HOW TO COMPLETE THIS TASK:
The copy you give must match the lines from the top of the data through the line containing "33: (184, 194)" exactly, and it must hold no pictures.

Point tracking data:
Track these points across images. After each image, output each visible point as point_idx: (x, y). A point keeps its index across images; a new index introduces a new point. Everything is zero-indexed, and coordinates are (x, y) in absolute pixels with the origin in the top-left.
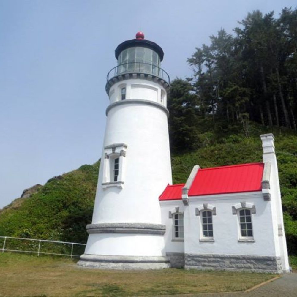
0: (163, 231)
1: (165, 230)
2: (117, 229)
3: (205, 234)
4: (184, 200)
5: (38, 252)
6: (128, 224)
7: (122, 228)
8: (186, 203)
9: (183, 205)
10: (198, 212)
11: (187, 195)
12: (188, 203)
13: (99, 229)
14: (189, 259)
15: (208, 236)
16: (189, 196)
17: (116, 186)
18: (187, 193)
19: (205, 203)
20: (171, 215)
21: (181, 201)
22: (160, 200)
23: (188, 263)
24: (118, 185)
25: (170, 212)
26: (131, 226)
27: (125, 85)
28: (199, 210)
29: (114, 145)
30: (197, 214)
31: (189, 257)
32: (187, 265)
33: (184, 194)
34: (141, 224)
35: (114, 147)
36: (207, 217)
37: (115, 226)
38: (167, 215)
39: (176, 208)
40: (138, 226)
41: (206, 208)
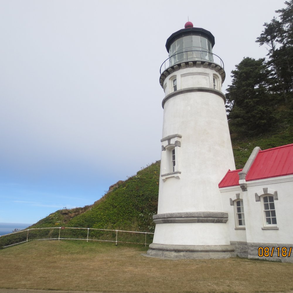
0: (225, 219)
1: (227, 218)
2: (177, 219)
3: (269, 221)
4: (241, 185)
5: (116, 241)
6: (187, 213)
7: (181, 217)
8: (244, 188)
9: (242, 191)
10: (258, 198)
11: (245, 180)
12: (246, 188)
13: (161, 219)
14: (252, 249)
15: (272, 223)
16: (247, 181)
17: (174, 177)
18: (245, 177)
19: (265, 187)
20: (232, 203)
21: (239, 186)
22: (220, 187)
23: (252, 253)
24: (175, 175)
25: (231, 199)
26: (190, 216)
27: (175, 76)
28: (259, 195)
29: (168, 136)
30: (257, 200)
31: (252, 246)
32: (251, 255)
33: (241, 179)
34: (200, 213)
35: (169, 139)
36: (269, 203)
37: (174, 216)
38: (229, 202)
39: (236, 194)
40: (196, 215)
41: (266, 193)
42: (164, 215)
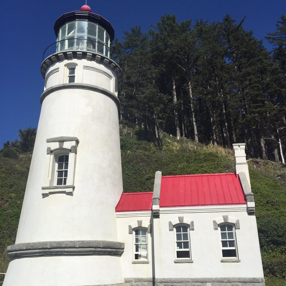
1: (123, 249)
2: (66, 250)
4: (154, 211)
8: (156, 215)
10: (172, 227)
11: (158, 206)
12: (159, 215)
16: (160, 207)
17: (65, 192)
18: (159, 203)
19: (181, 215)
20: (131, 230)
22: (116, 211)
24: (67, 190)
25: (130, 227)
27: (75, 65)
28: (173, 223)
29: (61, 137)
30: (170, 229)
33: (155, 205)
34: (98, 242)
35: (62, 141)
36: (182, 233)
37: (64, 246)
38: (127, 230)
39: (138, 221)
40: (94, 245)
41: (181, 222)
42: (46, 243)
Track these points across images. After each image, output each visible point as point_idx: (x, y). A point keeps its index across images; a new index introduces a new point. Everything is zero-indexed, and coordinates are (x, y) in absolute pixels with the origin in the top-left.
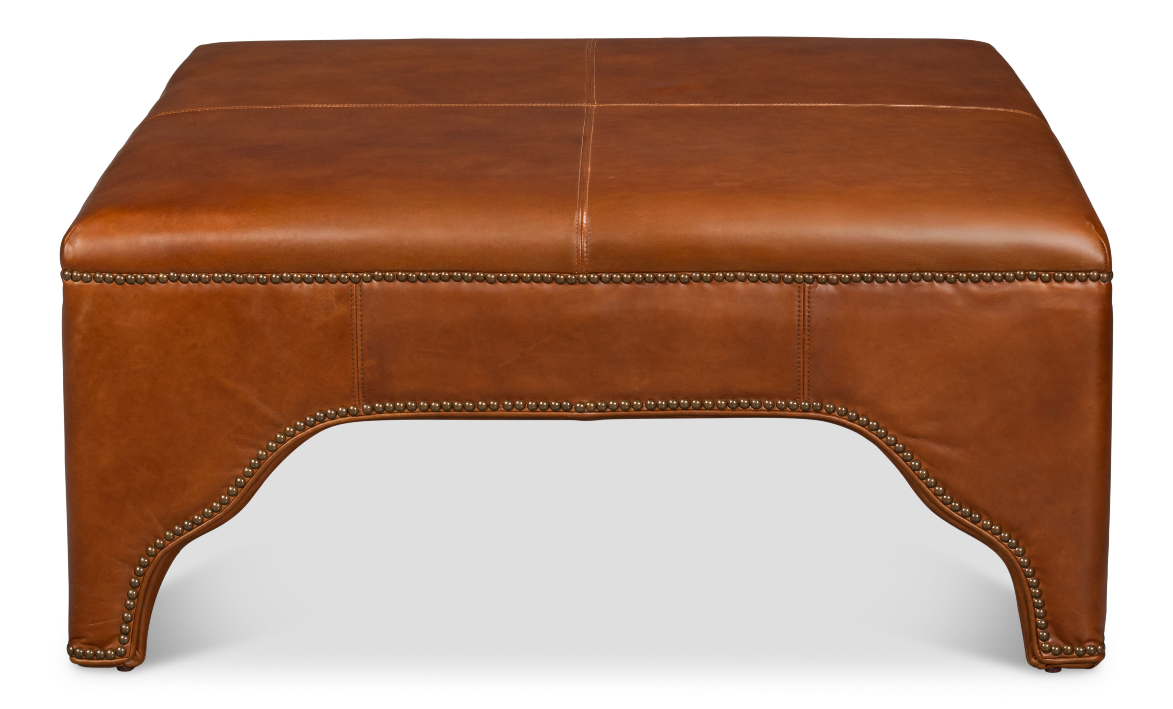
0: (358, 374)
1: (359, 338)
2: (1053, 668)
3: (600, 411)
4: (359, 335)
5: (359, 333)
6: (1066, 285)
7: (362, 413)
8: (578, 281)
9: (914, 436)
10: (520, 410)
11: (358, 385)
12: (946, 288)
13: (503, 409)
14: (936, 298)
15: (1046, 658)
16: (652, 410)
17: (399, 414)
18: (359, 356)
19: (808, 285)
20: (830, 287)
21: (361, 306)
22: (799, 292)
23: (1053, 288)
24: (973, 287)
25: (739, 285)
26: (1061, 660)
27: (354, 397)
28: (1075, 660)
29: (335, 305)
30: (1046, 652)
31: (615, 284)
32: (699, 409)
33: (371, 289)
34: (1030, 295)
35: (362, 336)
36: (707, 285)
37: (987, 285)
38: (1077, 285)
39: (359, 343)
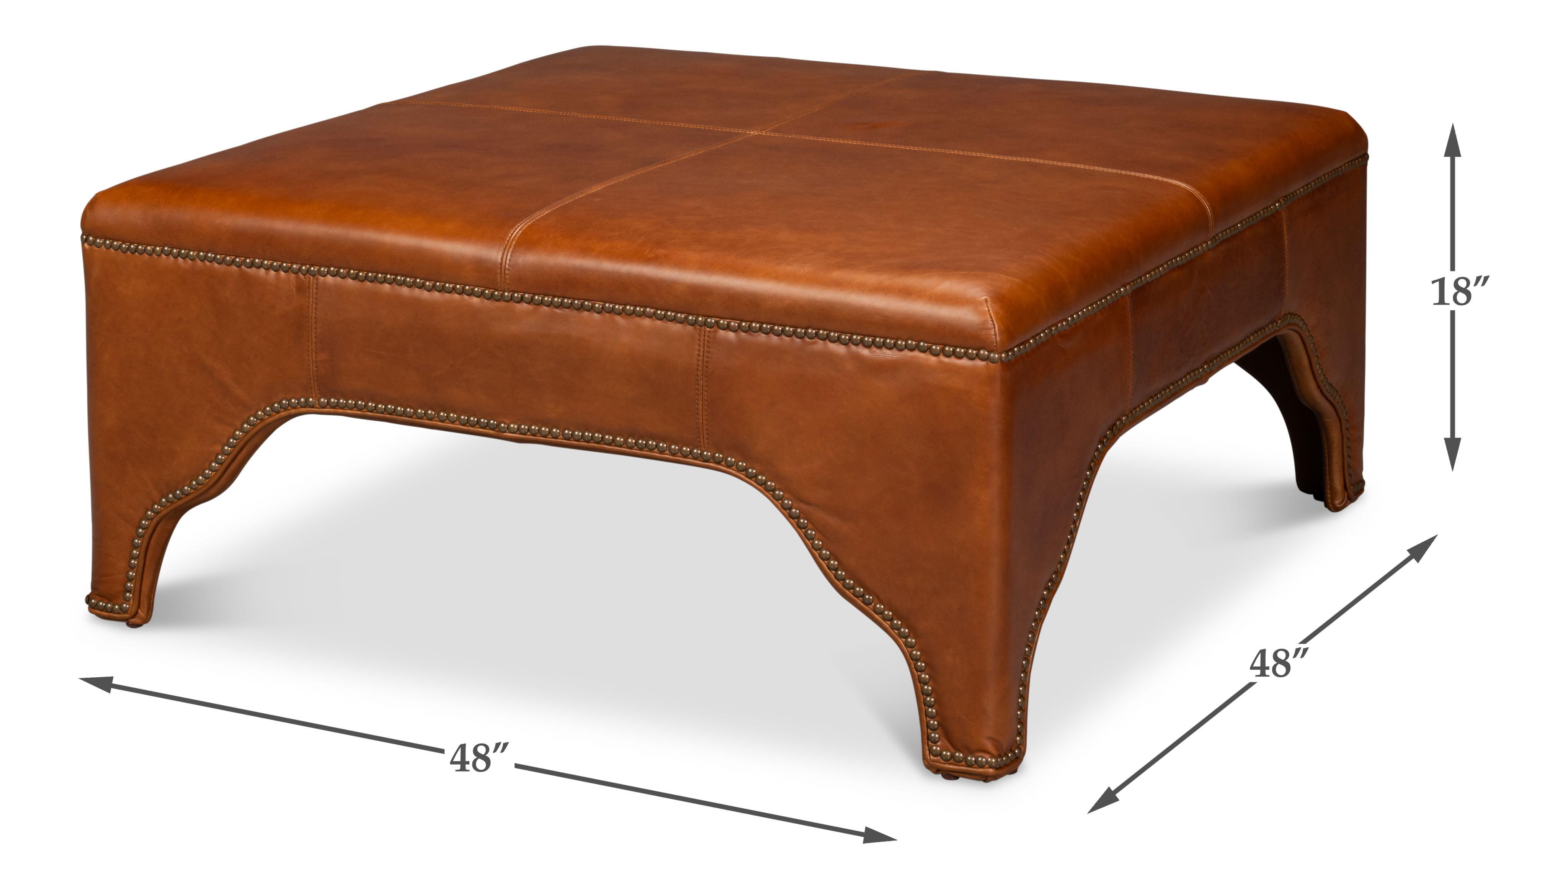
0: (313, 367)
1: (314, 330)
2: (950, 775)
3: (521, 434)
4: (313, 328)
5: (314, 325)
6: (953, 360)
7: (318, 406)
8: (501, 298)
9: (808, 503)
10: (453, 422)
11: (313, 377)
12: (839, 349)
13: (437, 419)
14: (829, 358)
15: (934, 761)
16: (568, 439)
17: (350, 411)
18: (313, 349)
19: (708, 329)
20: (731, 335)
21: (316, 299)
22: (700, 336)
23: (941, 362)
24: (865, 352)
25: (647, 322)
26: (951, 767)
27: (311, 388)
28: (964, 769)
29: (295, 295)
30: (935, 756)
31: (535, 306)
32: (610, 444)
33: (325, 283)
34: (919, 367)
35: (315, 329)
36: (618, 318)
37: (878, 351)
38: (964, 362)
39: (313, 337)
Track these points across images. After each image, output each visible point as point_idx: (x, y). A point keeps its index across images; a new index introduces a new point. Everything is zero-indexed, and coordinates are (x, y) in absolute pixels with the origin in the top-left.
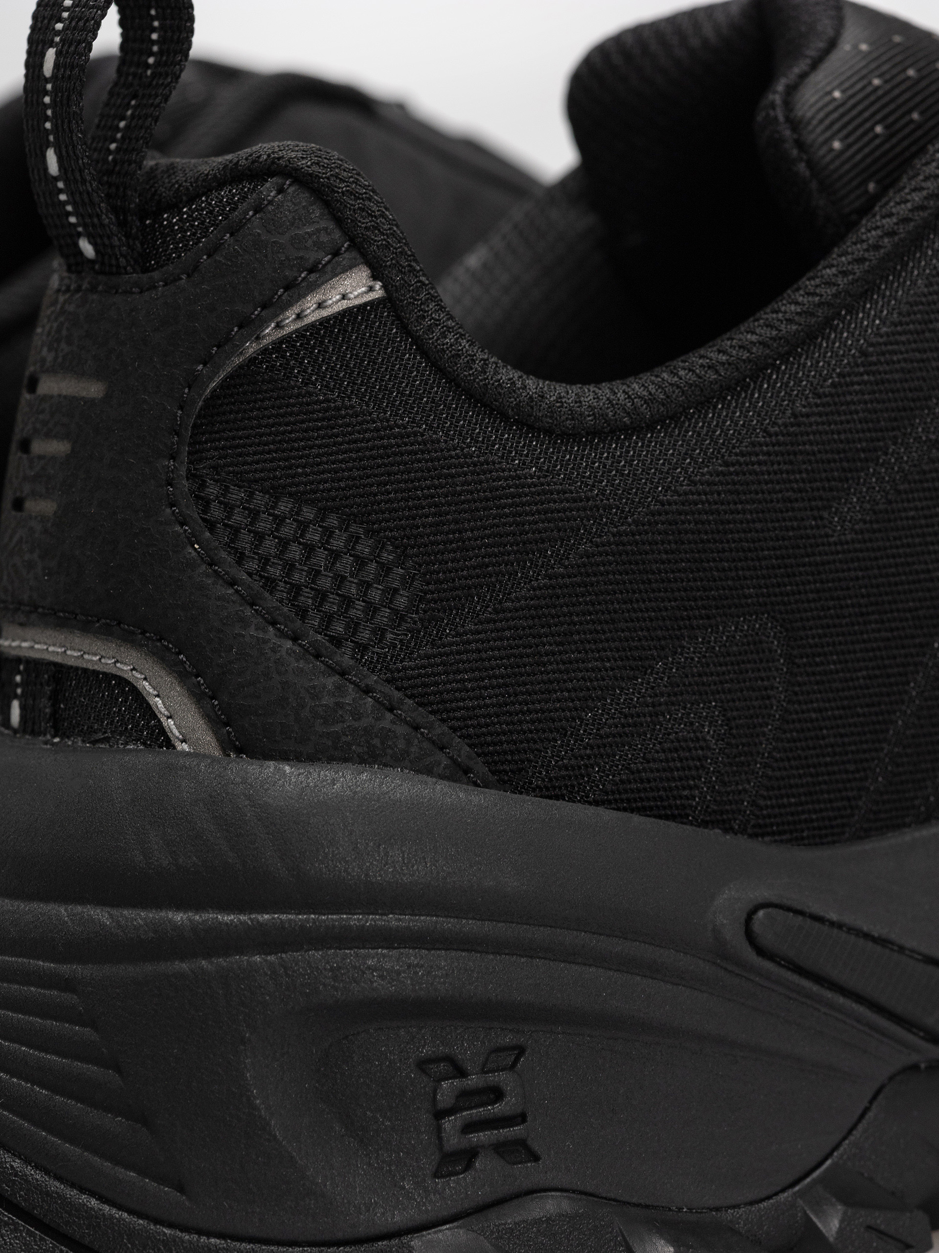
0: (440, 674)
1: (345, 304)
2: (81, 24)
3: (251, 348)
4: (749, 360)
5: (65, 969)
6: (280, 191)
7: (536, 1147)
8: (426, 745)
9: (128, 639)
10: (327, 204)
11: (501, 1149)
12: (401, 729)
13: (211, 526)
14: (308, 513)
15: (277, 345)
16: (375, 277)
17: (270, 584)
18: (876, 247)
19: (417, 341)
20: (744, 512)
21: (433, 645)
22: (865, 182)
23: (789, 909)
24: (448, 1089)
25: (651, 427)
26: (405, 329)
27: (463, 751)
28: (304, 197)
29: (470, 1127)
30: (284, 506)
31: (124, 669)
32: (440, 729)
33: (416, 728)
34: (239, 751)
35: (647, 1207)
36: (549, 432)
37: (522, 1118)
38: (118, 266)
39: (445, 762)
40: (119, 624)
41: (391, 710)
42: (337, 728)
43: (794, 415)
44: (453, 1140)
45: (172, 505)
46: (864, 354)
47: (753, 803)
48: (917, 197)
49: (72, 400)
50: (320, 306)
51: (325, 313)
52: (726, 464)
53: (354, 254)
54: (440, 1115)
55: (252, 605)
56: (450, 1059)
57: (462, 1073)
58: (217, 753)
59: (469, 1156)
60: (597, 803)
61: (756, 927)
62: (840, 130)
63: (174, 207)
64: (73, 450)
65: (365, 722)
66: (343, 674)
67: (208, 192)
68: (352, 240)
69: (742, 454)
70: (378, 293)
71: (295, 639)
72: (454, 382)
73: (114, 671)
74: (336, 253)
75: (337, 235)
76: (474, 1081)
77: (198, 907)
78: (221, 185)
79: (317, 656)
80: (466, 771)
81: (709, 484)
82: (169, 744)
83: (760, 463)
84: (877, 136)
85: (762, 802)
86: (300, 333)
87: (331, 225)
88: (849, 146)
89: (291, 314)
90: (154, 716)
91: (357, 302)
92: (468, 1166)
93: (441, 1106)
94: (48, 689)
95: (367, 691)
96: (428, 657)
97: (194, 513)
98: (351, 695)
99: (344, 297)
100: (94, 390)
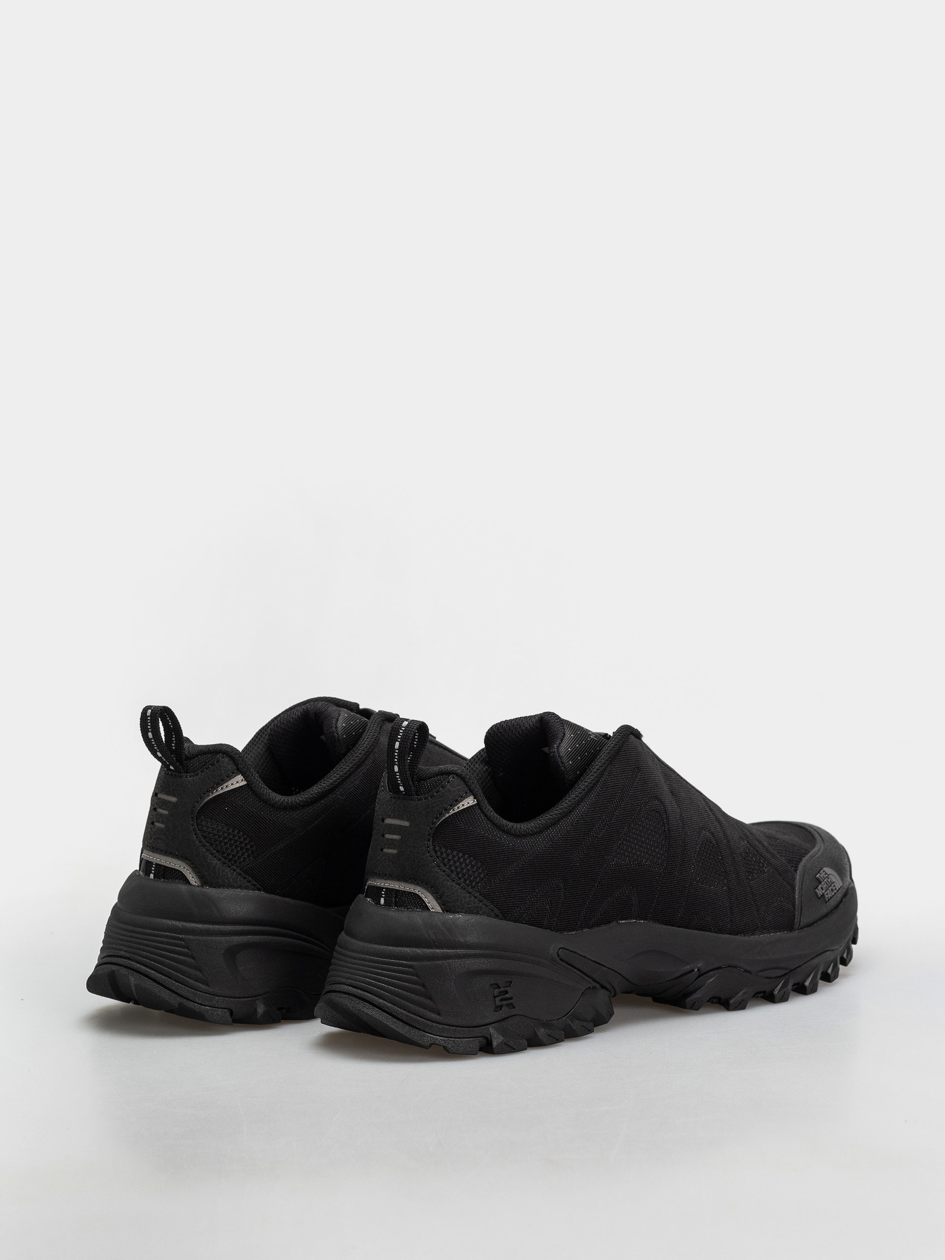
0: (491, 893)
1: (469, 805)
2: (407, 737)
3: (447, 815)
4: (557, 818)
5: (409, 963)
6: (453, 778)
7: (515, 1005)
8: (489, 910)
9: (418, 884)
10: (464, 781)
11: (507, 1005)
12: (484, 906)
13: (438, 857)
14: (461, 855)
15: (452, 815)
16: (475, 798)
17: (452, 871)
18: (584, 790)
19: (484, 813)
20: (556, 854)
21: (490, 886)
22: (577, 771)
23: (566, 949)
24: (496, 992)
25: (536, 834)
26: (482, 811)
27: (497, 911)
28: (459, 780)
29: (501, 1000)
30: (455, 853)
31: (416, 892)
32: (492, 906)
33: (487, 906)
34: (447, 911)
35: (537, 1020)
36: (513, 835)
37: (512, 998)
38: (411, 794)
39: (494, 914)
40: (415, 881)
41: (481, 902)
42: (470, 906)
43: (567, 831)
44: (498, 1003)
45: (429, 852)
46: (582, 816)
47: (556, 924)
48: (592, 777)
49: (400, 826)
50: (463, 805)
51: (464, 807)
52: (553, 843)
53: (471, 793)
54: (495, 997)
55: (449, 876)
56: (497, 984)
57: (499, 988)
58: (441, 911)
59: (501, 1007)
60: (524, 924)
61: (559, 953)
62: (571, 759)
63: (425, 780)
64: (401, 838)
65: (476, 904)
66: (470, 893)
67: (434, 777)
68: (470, 790)
69: (556, 840)
70: (476, 802)
71: (459, 885)
72: (493, 823)
73: (413, 892)
74: (466, 793)
75: (467, 788)
76: (502, 989)
77: (442, 948)
78: (437, 775)
79: (464, 889)
80: (498, 916)
81: (549, 847)
82: (429, 910)
83: (560, 842)
84: (579, 760)
85: (558, 923)
86: (458, 812)
87: (465, 786)
88: (573, 763)
89: (456, 807)
90: (424, 902)
91: (471, 804)
92: (501, 1009)
93: (495, 995)
94: (394, 896)
95: (476, 897)
96: (489, 889)
97: (434, 854)
98: (473, 898)
99: (468, 803)
100: (407, 824)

WRITTEN RESPONSE:
Track these points across images. After each image, output each visible point as point_idx: (x, y). A point keeps its index across images; a new index introduces a new point. Everything is zero-indexed, and coordinates are (x, y) in absolute pixels with the origin in the top-left.
0: (163, 231)
1: (165, 230)
2: (117, 229)
3: (205, 234)
4: (184, 200)
5: (38, 252)
6: (128, 224)
7: (122, 228)
8: (186, 203)
9: (183, 205)
10: (198, 212)
11: (187, 195)
12: (188, 203)
13: (99, 229)
14: (189, 259)
15: (208, 236)
16: (189, 196)
17: (116, 186)
18: (187, 193)
19: (205, 203)
20: (171, 215)
21: (181, 201)
22: (160, 200)
23: (188, 263)
24: (118, 185)
25: (170, 212)
26: (131, 226)
27: (125, 85)
28: (199, 210)
29: (114, 145)
30: (197, 214)
31: (189, 257)
32: (187, 265)
33: (184, 194)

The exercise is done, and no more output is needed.